ABOUT THIS EXERCISE:
The lines in the listing below are to be given again exactly, starting at the line holding "TABLE 3 | Regional" and ending at the line holding "Figure 4. Wound-induced". Do not include pictures.

MATERIAL FOR THIS EXERCISE:
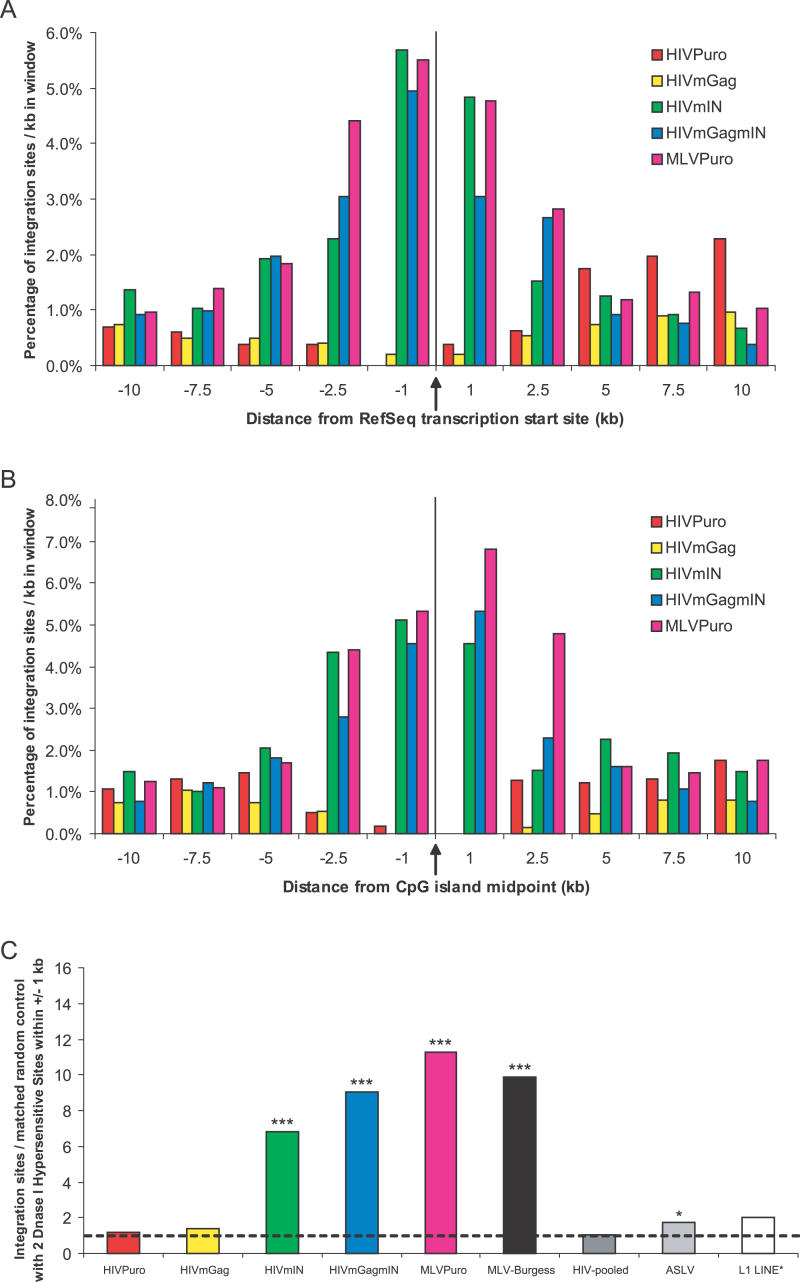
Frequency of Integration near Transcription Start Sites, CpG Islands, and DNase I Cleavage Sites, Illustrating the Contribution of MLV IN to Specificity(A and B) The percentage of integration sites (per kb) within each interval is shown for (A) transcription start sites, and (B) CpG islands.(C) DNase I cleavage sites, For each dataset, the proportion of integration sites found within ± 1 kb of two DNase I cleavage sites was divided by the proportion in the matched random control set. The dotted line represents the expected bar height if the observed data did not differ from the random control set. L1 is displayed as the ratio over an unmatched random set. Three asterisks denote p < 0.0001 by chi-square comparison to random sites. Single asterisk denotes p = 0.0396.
...
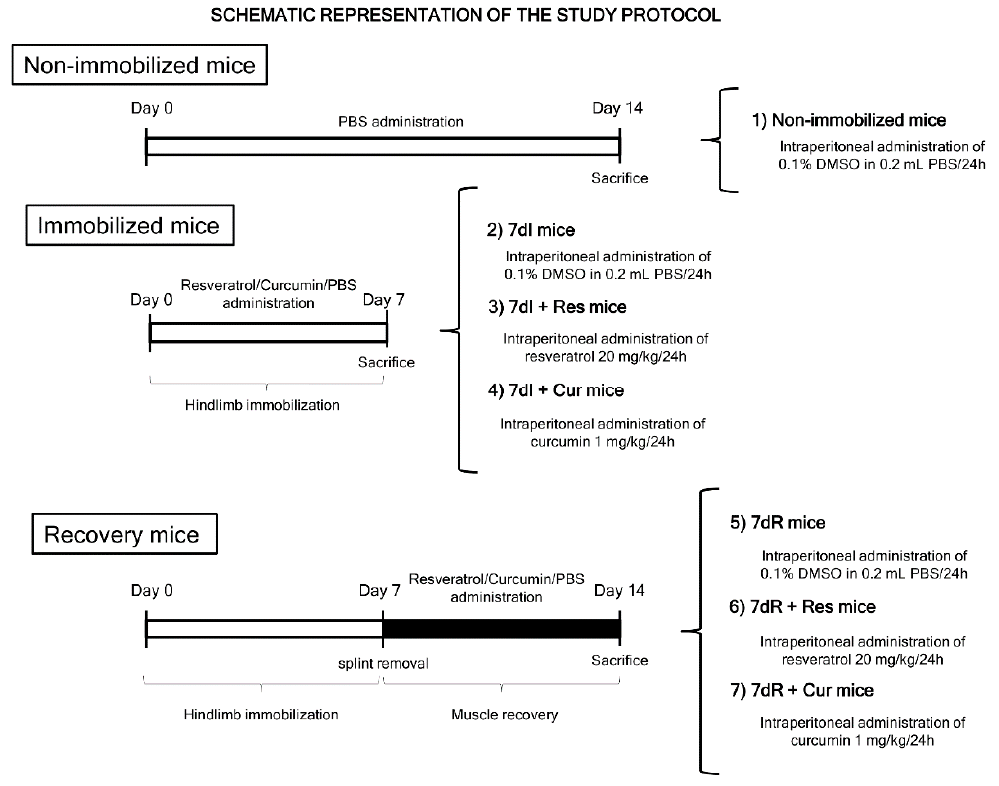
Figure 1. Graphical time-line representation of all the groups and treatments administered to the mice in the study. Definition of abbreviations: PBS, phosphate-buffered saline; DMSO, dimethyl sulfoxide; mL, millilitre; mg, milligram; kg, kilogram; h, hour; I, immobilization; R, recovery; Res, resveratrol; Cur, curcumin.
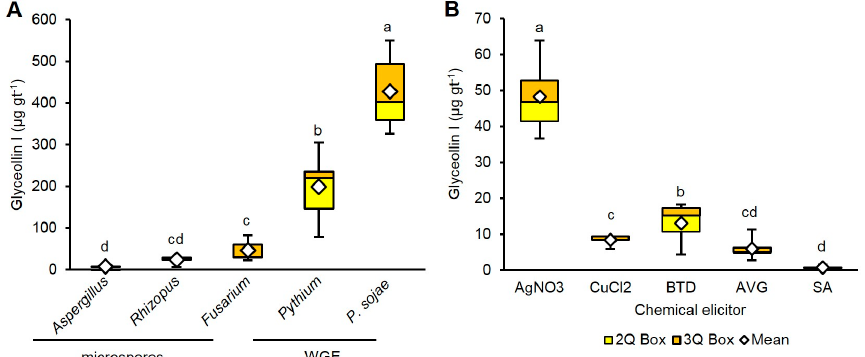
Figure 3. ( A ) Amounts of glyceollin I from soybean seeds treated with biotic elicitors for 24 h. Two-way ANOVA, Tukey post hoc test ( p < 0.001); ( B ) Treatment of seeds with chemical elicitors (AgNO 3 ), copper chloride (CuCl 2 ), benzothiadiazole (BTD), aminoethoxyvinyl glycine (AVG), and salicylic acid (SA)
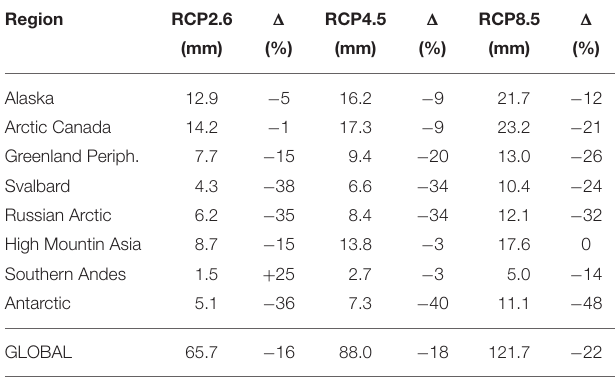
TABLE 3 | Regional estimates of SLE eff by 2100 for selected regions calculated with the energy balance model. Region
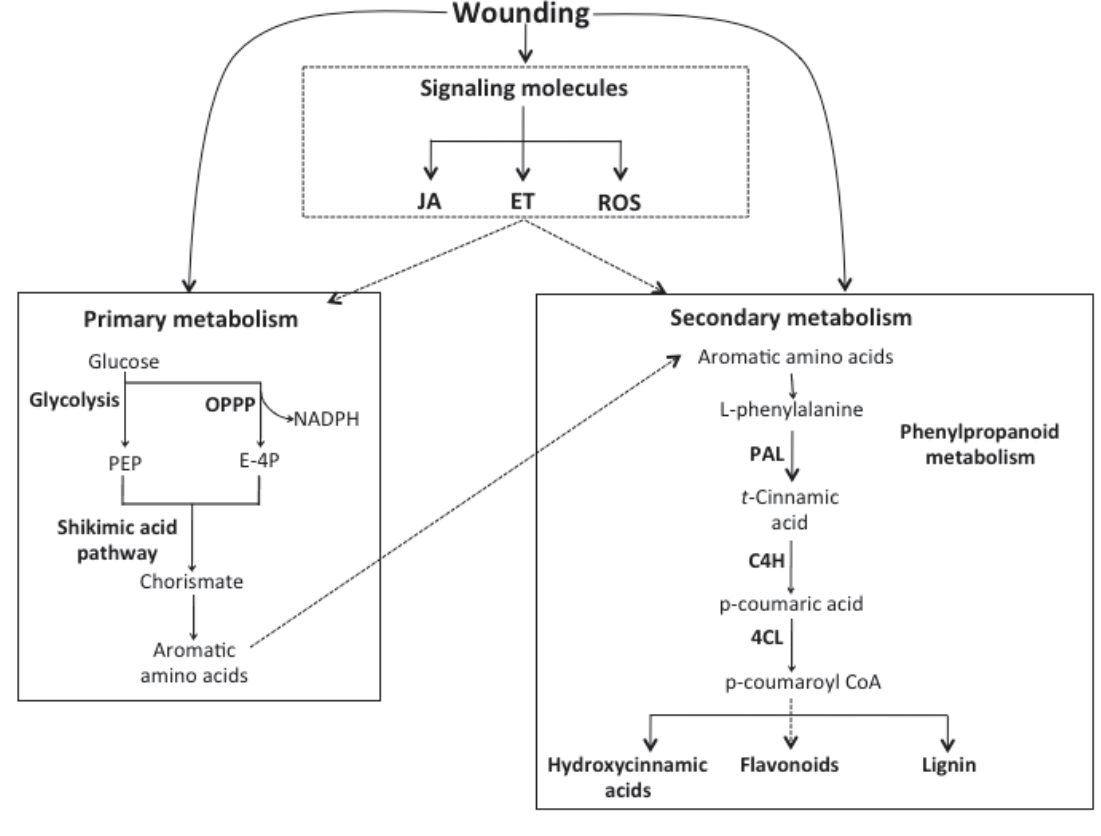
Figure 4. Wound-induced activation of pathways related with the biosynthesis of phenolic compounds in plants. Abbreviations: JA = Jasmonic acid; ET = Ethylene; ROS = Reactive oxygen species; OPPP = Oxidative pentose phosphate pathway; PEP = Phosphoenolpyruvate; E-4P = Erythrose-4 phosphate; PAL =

COMPLETED TASK:
TABLE 3 | Regional estimates of SLE eff by 2100 for selected regions calculated with the energy balance model. Region
Figure 4. Wound-induced activation of pathways related with the biosynthesis of phenolic compounds in plants. Abbreviations: JA = Jasmonic acid; ET = Ethylene; ROS = Reactive oxygen species; OPPP = Oxidative pentose phosphate pathway; PEP = Phosphoenolpyruvate; E-4P = Erythrose-4 phosphate; PAL =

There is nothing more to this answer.